L. Caro

Origin and sequence of chromosome replication in Escherichia coli

Two methods have been used to determine the origin and direction of chromosome replication in Escherichia coli: gradient of marker frequency and sequence of replication in synchronized cultures. In both cases, DNA-DNA hybridization was used to assay for gene dosage. A series of isogenic strains were made lysogenic for phage λ and for phage Mu-1, with phage Mu-1 in a different chromosomal location in each strain. In a first group of experiments, DNA from exponential cultures of the various strains was extracted, denatured, immobilized on filters and hybridized against a mixture of differentially labeled phage λ and phage Mu-1 DNA. This was done for several culture conditions. The ratio of hybridization Mu-1/λ gives a measurement of the dosage of the chromosome region where phage Mu-1 is integrated. A plot of this ratio versus map position reflects the marker frequency distribution. In another group of experiments, several of the strains were synchronized by amino-acid starvation, then restitution of essential amino acids. The cultures thus synchronized were density labeled with bromouracil and their DNA extracted at various times, separated by density on a CsCl gradient, and the amount of phage Mu-1 specific DNA present in each band was measured by DNA-DNA hybridization.

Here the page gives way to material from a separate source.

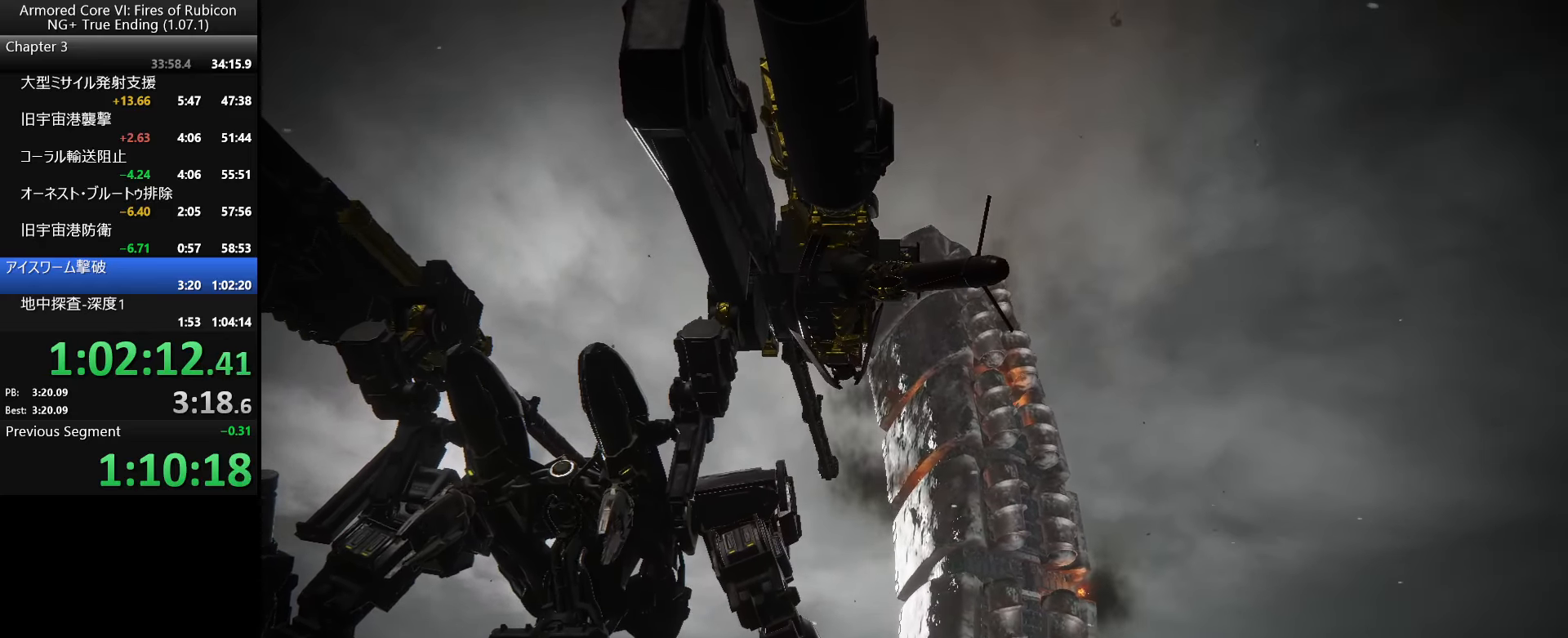
Gameplay with keyboard and mouse; each line is a JSON object with the keys and mouse buttons held at the frame after it. "events" lists presses ("down") and releases ("up") of ".", "/", "1", "2", "3", "4", "5", "6", "a", "alt_l", "alt_r", "b", "backslash", "c", "caps_lock", "comma", "ctrl_l", "ctrl_r", "d", "down", "e", "escape", "f", "f1", "f2", "f3", "f4", "f5", "f6", "g", "h", "i", "j", "k", "l", "lbracket", "left", "m", "n", "o", "p", "q", "quote", "r", "rbracket", "return", "right", "s", "semicolon", "shift_l", "shift_r", "space", "super_l", "super_r", "t", "tab", "tilde", "u", "up", "v", "w", "x", "y", "z", "mouse_left", "mouse_wheel", "mouse_right", "mouse_mb4" and "mouse_mb5" between this image and that frame as [ms after this image, input, new state], when the widget could be followed in between. "mouse_left", "mouse_wheel", "mouse_right", "mouse_mb4", "mouse_mb5" = the "left", "wheel", "right", "mb4", "mb5" buttons of the "mouse" list. No other keys are recorded. "wheel" means that the mouse wheel is clicked or scrolled. Not read: mouse_move.
{"keys": ["return", "tab"], "mouse": [], "events": [[450, "tab", "down"], [499, "return", "down"]]}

The following conclusions have been reached. 1. (1) The origin of replication in near ilv, at 74 minutes on the standard genetic map of Escherichia coli. 2. (2) Replication proceeds simultaneously in the two opposite directions, at approximately the same velocity in both directions. 3. (3) This velocity is influenced, in a thymineless mutant, by the concentration of exogenous thymine. 4. (4) The two growing forks meet at a point diametrically opposed to the origin, near trp (25 min).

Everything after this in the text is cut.